The Weisses may have moved on quickly, but almost half a century after Manson and five others were convicted of murdering Tate, Jay Sebring, Abigail Folger, Voytek Frykowski, Steven Parent, and Leno and Rosemary LaBianca, the public remains mesmerized by the sordid killing spree.

This year will see the release of four films about the Manson Family, including Quentin Tarantino’s Once Upon a Time in Hollywood, which hits theaters July 26. And 45 years after it was published, Bugliosi’s Helter Skelter—just one of hundreds of books about the murders—remains the bestselling true crime book of all time, with more than 7 million copies in circulation. 
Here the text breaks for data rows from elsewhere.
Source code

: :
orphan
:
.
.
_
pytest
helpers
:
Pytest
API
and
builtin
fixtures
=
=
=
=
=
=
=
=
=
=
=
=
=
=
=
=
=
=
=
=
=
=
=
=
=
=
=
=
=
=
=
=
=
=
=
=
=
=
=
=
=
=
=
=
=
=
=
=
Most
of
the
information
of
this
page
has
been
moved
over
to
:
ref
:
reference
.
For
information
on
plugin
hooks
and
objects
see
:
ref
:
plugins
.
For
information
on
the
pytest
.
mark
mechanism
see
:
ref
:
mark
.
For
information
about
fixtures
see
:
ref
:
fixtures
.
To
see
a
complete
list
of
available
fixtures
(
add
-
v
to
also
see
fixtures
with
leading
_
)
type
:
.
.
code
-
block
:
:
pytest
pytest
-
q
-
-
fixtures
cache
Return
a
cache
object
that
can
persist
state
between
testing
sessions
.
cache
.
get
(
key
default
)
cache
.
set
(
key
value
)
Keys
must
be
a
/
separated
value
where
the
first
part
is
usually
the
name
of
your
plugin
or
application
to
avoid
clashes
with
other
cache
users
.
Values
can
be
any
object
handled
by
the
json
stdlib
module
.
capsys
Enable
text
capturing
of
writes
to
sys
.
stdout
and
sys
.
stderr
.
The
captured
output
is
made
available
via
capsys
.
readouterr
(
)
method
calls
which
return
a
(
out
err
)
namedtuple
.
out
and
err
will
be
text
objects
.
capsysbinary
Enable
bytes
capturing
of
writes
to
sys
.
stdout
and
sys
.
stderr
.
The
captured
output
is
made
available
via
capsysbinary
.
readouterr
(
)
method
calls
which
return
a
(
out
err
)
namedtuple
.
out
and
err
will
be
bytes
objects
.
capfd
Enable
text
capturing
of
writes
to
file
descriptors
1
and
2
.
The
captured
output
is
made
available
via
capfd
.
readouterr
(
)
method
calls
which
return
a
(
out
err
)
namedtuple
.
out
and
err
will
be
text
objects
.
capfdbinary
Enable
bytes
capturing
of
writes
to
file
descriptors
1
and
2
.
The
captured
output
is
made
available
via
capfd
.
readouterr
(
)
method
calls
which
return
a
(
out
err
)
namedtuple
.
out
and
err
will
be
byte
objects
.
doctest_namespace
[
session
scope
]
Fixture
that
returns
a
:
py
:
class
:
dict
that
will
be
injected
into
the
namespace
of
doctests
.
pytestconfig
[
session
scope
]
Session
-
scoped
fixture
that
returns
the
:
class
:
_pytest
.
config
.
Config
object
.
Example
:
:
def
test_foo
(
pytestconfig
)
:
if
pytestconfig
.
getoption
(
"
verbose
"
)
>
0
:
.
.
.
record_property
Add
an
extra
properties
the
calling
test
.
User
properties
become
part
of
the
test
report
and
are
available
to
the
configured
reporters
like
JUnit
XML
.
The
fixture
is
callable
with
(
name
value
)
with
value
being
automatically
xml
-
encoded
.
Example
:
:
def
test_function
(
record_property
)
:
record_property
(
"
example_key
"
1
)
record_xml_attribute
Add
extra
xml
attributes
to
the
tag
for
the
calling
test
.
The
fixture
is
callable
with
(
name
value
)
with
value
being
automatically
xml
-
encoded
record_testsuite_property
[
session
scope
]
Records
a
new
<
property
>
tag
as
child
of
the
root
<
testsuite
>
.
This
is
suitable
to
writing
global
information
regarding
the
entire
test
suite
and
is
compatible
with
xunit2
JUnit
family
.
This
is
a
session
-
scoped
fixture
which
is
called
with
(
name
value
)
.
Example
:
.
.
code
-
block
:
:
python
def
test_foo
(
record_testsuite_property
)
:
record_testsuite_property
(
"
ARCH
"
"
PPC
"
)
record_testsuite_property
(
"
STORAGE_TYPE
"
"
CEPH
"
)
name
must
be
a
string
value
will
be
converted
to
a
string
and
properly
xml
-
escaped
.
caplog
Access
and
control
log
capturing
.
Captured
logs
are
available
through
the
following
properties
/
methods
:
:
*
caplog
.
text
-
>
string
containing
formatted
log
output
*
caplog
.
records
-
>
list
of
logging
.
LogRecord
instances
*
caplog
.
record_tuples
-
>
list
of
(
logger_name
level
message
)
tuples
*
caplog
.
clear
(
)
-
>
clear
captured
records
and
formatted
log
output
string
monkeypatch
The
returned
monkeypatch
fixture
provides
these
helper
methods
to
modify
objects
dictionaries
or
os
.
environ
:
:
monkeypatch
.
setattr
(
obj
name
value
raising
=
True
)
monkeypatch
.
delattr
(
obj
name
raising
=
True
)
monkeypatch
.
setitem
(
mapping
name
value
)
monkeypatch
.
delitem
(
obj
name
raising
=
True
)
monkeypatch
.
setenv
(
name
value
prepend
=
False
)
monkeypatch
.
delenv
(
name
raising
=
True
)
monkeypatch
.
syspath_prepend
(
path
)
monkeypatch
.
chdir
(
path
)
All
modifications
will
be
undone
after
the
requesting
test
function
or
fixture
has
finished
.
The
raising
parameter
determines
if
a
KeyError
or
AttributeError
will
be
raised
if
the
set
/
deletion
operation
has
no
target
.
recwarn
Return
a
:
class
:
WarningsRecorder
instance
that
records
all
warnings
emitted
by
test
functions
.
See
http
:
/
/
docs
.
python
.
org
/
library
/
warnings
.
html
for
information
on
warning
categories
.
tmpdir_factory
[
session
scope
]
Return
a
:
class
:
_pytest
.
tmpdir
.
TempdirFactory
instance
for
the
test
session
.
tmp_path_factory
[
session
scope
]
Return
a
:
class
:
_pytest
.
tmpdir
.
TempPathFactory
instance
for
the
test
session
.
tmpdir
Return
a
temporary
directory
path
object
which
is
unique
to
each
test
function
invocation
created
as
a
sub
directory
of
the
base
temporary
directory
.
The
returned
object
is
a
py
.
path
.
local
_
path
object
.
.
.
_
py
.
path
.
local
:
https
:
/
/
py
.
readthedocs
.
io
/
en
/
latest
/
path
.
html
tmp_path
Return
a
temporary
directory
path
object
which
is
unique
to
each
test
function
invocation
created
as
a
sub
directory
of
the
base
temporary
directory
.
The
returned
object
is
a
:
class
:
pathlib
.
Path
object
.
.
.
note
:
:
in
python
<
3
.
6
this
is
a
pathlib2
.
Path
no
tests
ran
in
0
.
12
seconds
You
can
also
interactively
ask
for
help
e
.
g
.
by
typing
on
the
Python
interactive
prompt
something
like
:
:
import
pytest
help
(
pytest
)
A few years before Bugliosi died in 2015, Weiss ran into him in Las Vegas. Over beers, the star witness ribbed the storied prosecutor: “I asked, ‘So, can I get my gun back?’ and he said he’d look into it,” chuckles Weiss. “He sent me a letter thanking me for testifying and said, ‘I’ve done a little homework and I don’t think you can get it back.’”

Another thing Weiss will likely never receive: his share of the $25,000 reward offered by Tate’s husband, director Roman Polanski, and actors Warren Beatty, Peter Sellers, and Yul Brynner. In Helter Skelter, Bugliosi erroneously claimed that Weiss received $1,000.

“I didn’t discover the cure for cancer. I just happened to be at the right place at the right time and stumbled onto the gun,” muses Weiss, a real estate developer and married father of two grown sons. 

“That said, I’m hoping one of these days I’ll walk into a restaurant in Beverly Hills and see Warren Beatty,” he says, a smile spreading across his face. “The least he can do is pay for my dinner.”